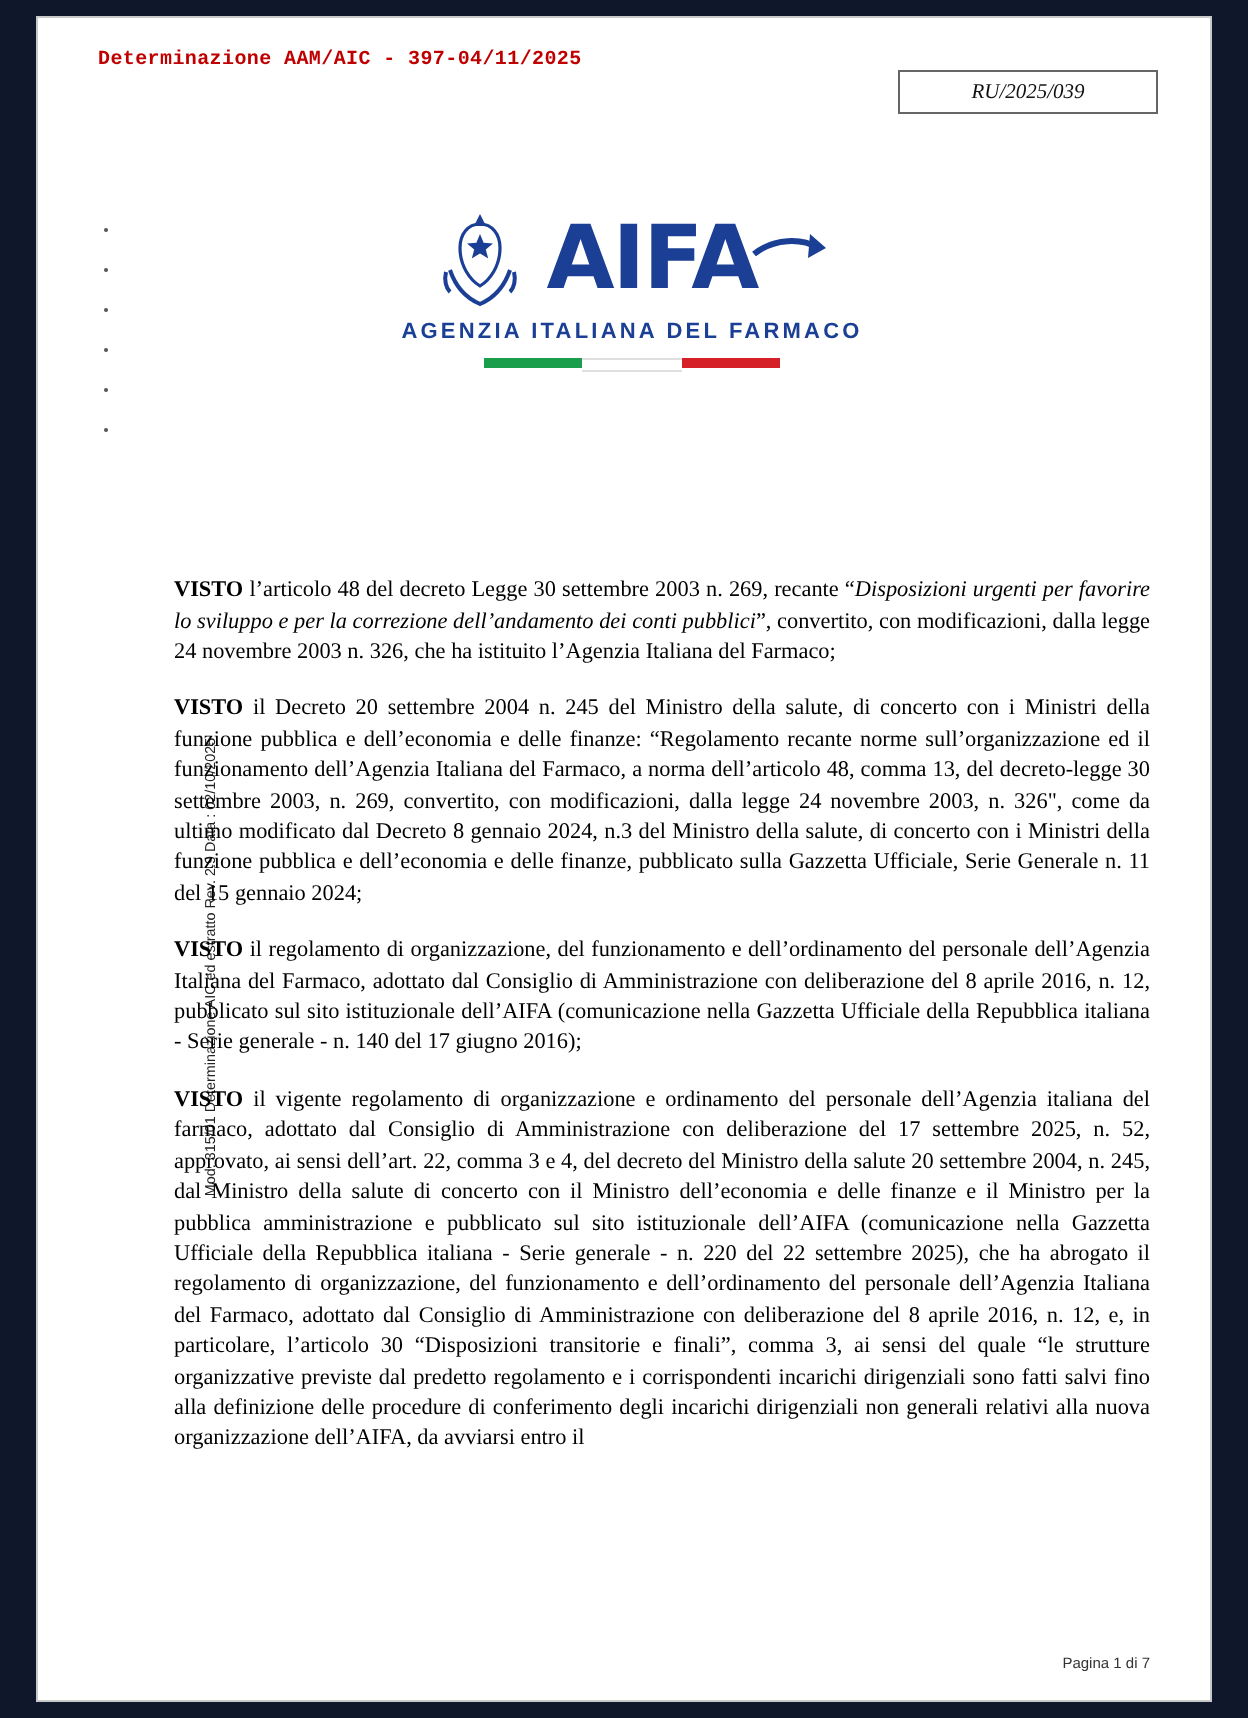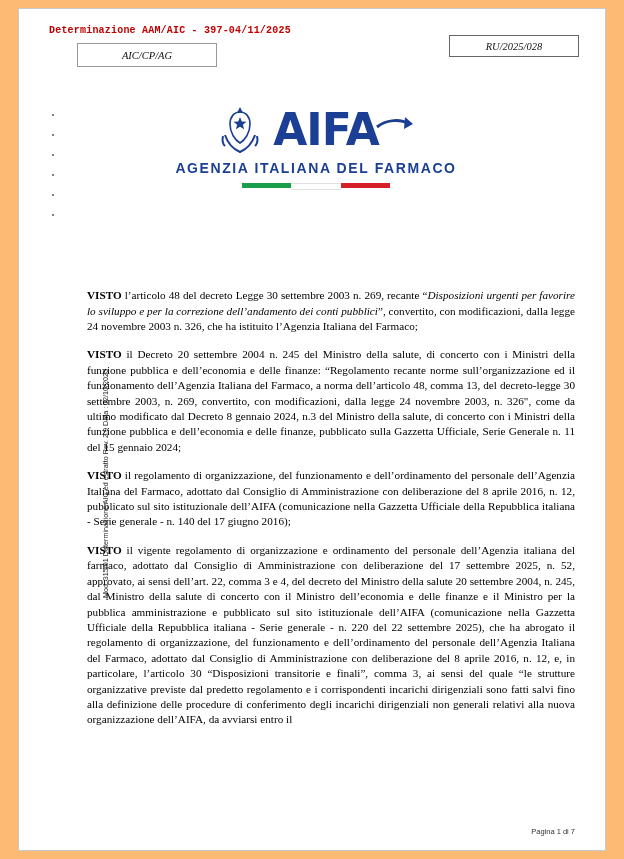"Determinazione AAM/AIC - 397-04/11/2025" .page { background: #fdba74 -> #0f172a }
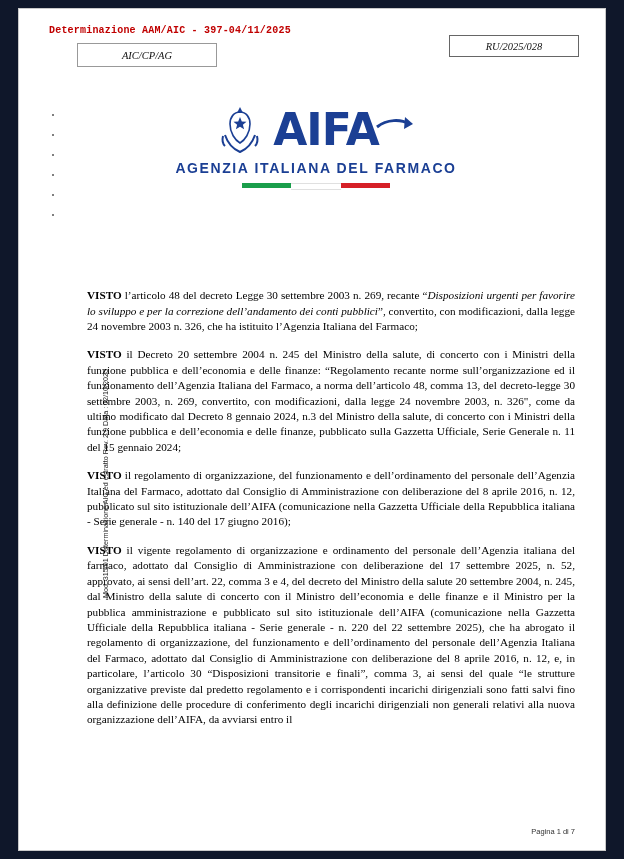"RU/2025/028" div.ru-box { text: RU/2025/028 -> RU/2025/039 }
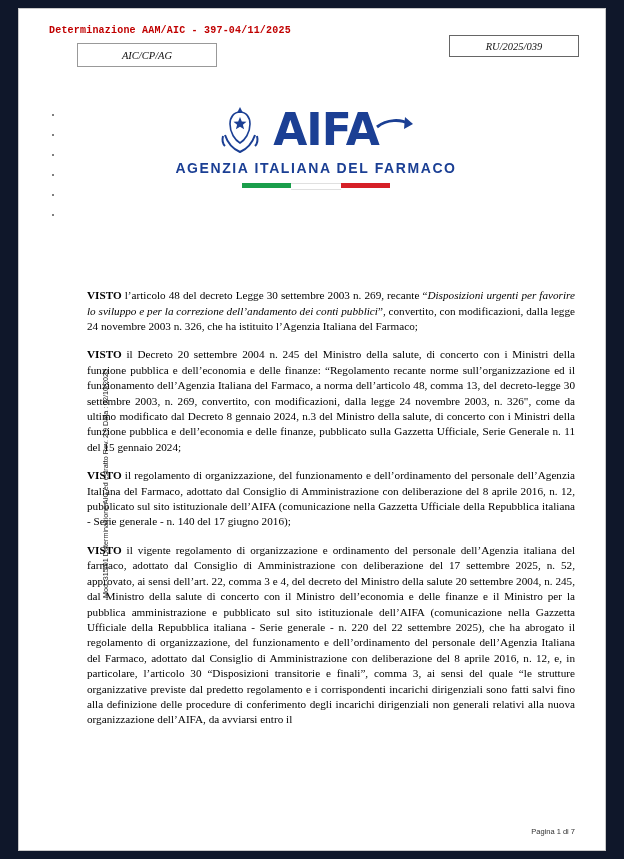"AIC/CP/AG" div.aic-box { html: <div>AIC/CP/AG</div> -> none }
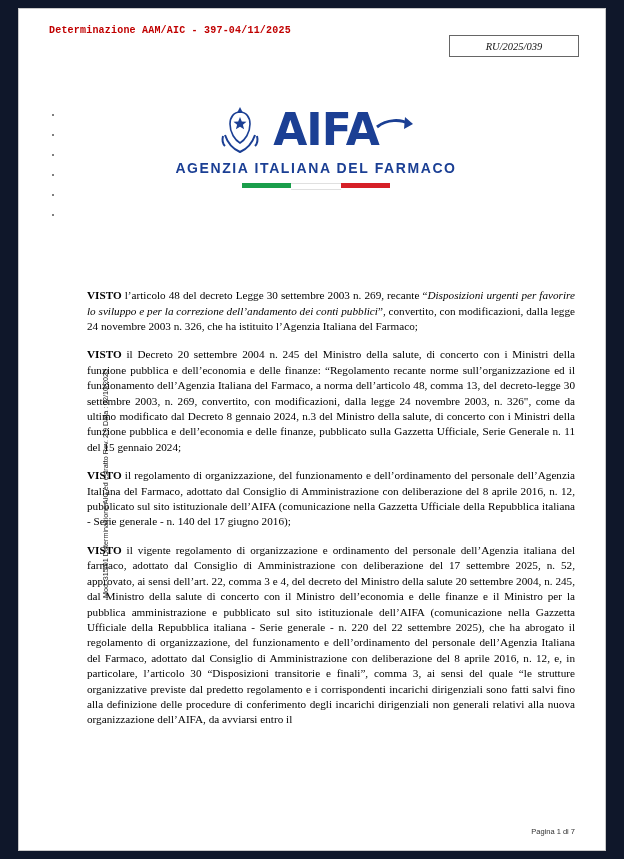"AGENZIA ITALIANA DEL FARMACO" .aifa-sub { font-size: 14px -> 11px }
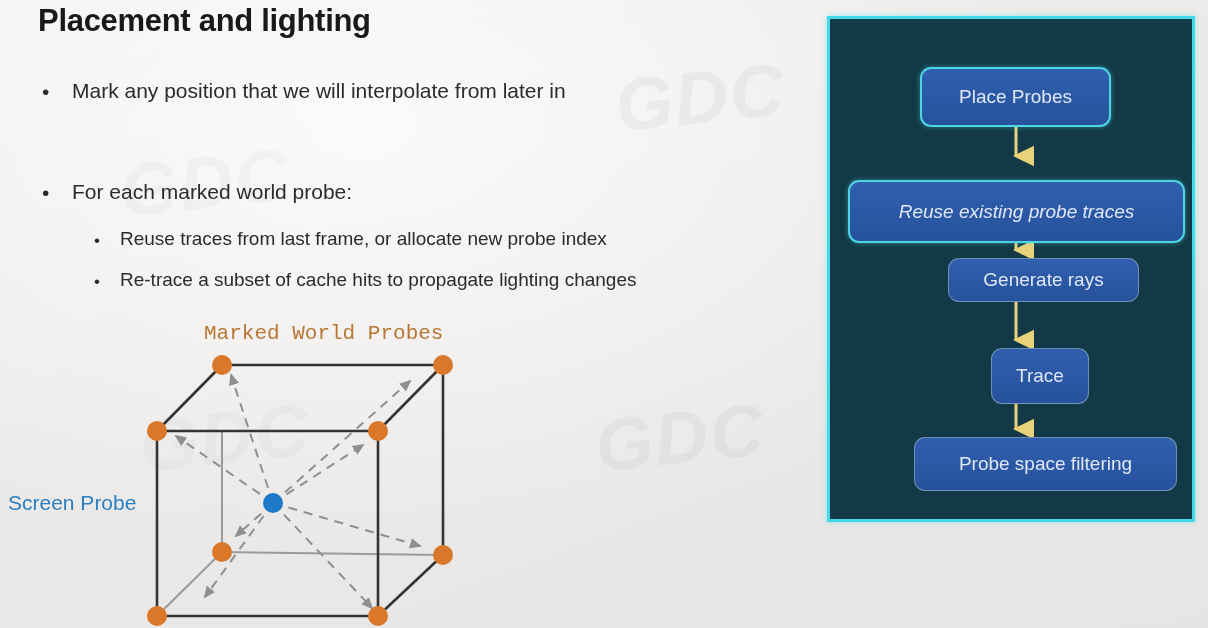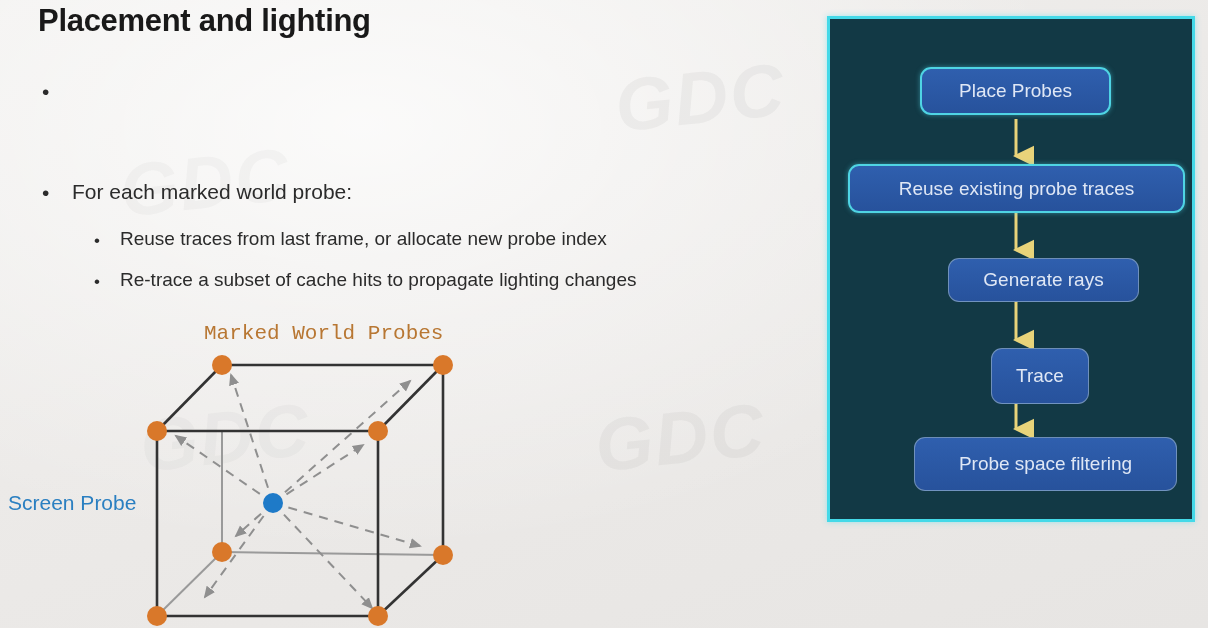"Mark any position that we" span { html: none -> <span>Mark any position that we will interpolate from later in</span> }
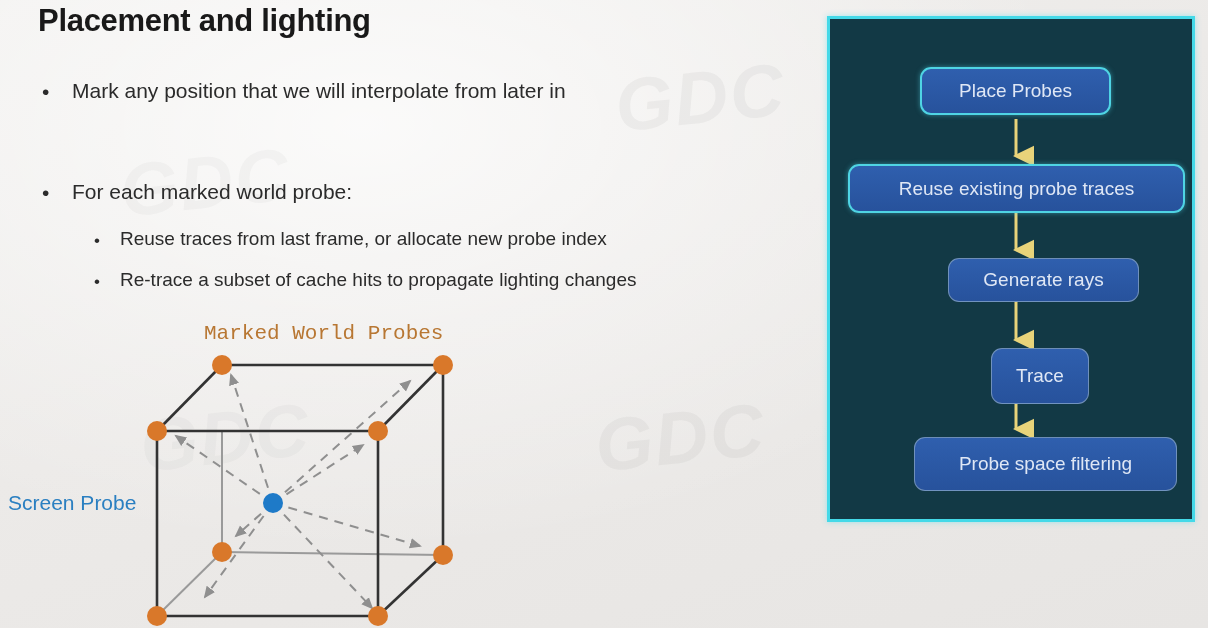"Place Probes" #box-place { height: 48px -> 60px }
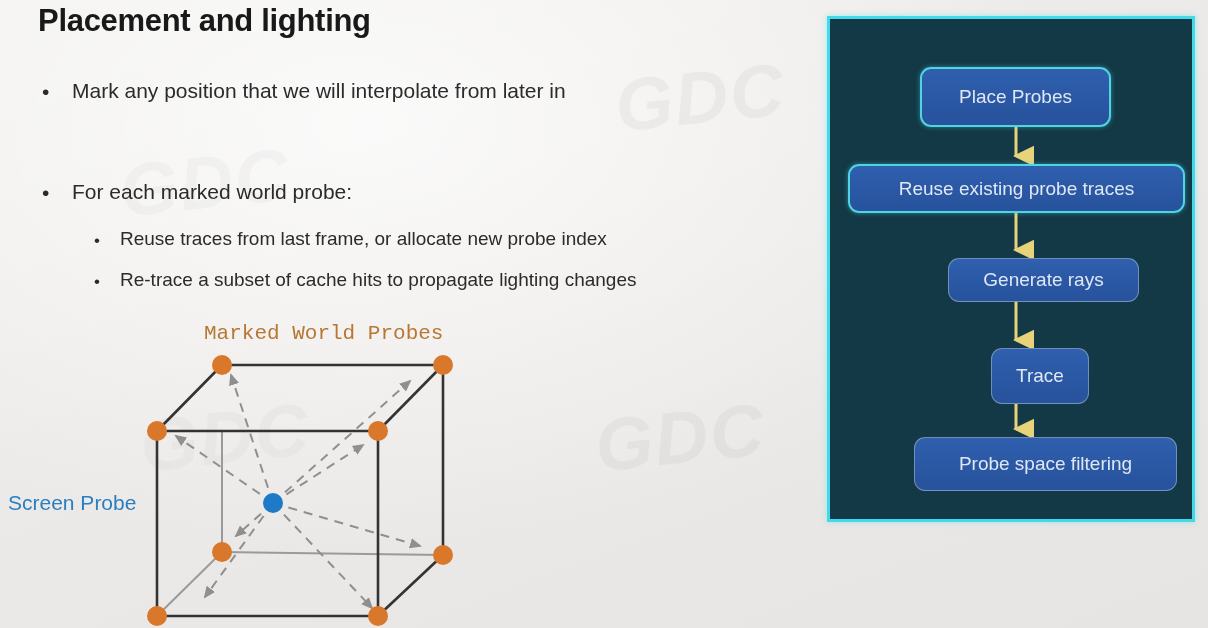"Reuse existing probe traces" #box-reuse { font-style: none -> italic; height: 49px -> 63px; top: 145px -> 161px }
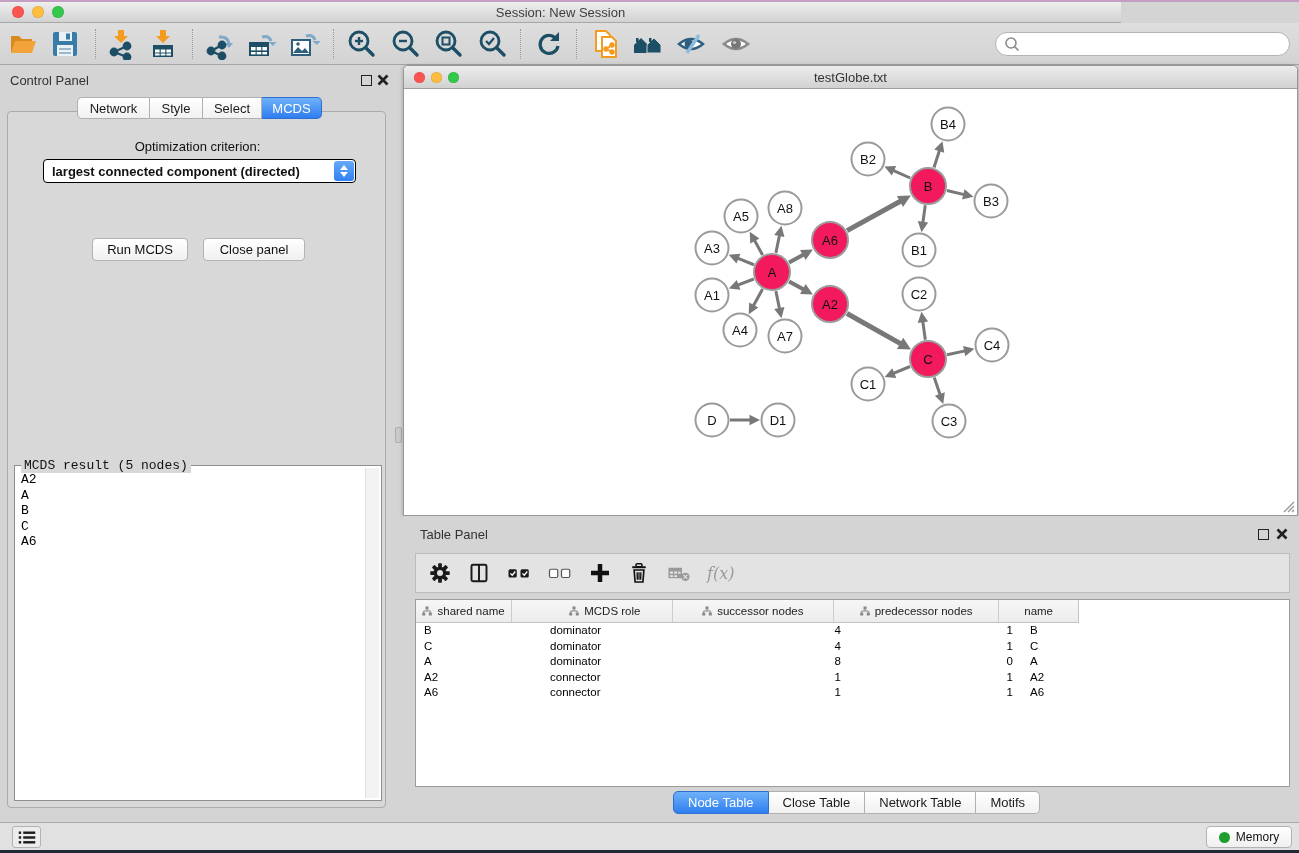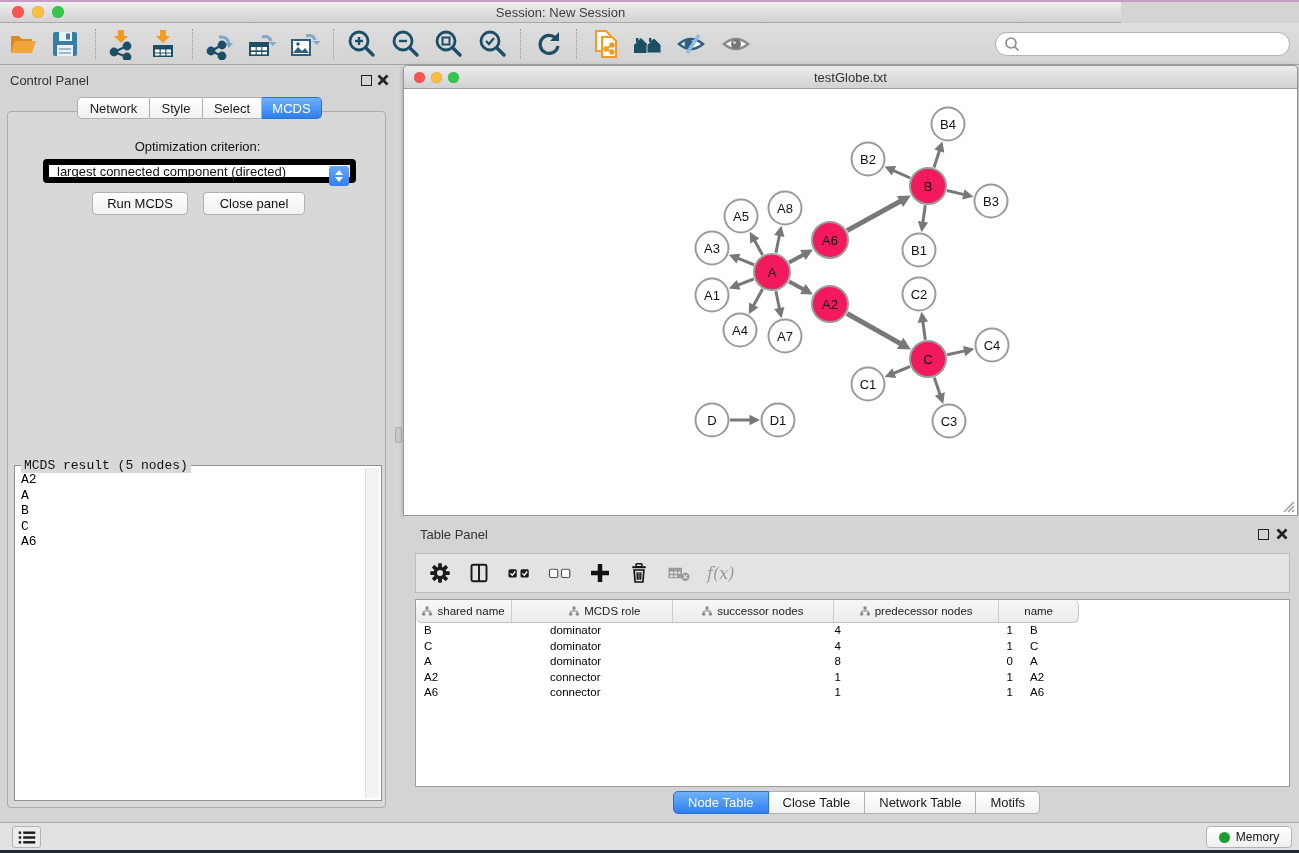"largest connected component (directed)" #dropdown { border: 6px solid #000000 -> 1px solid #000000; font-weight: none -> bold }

+++

WHAT YOU ARE ASKED TO DO => Here the job is to retype exactly the lines that start at the one containing "text: RU/2025/028 ->" and run through the end of the records above, leaving out pictures.

RESPONSE TO THE TASK =>
"RU/2025/028" div.ru-box { text: RU/2025/028 -> RU/2025/039 }
"AIC/CP/AG" div.aic-box { html: <div>AIC/CP/AG</div> -> none }
"AGENZIA ITALIANA DEL FARMACO" .aifa-sub { font-size: 14px -> 11px }
"Mark any position that we" span { html: none -> <span>Mark any position that we will interpolate from later in</span> }
"Place Probes" #box-place { height: 48px -> 60px }
"Reuse existing probe traces" #box-reuse { font-style: none -> italic; height: 49px -> 63px; top: 145px -> 161px }
"largest connected component (directed)" #dropdown { border: 6px solid #000000 -> 1px solid #000000; font-weight: none -> bold }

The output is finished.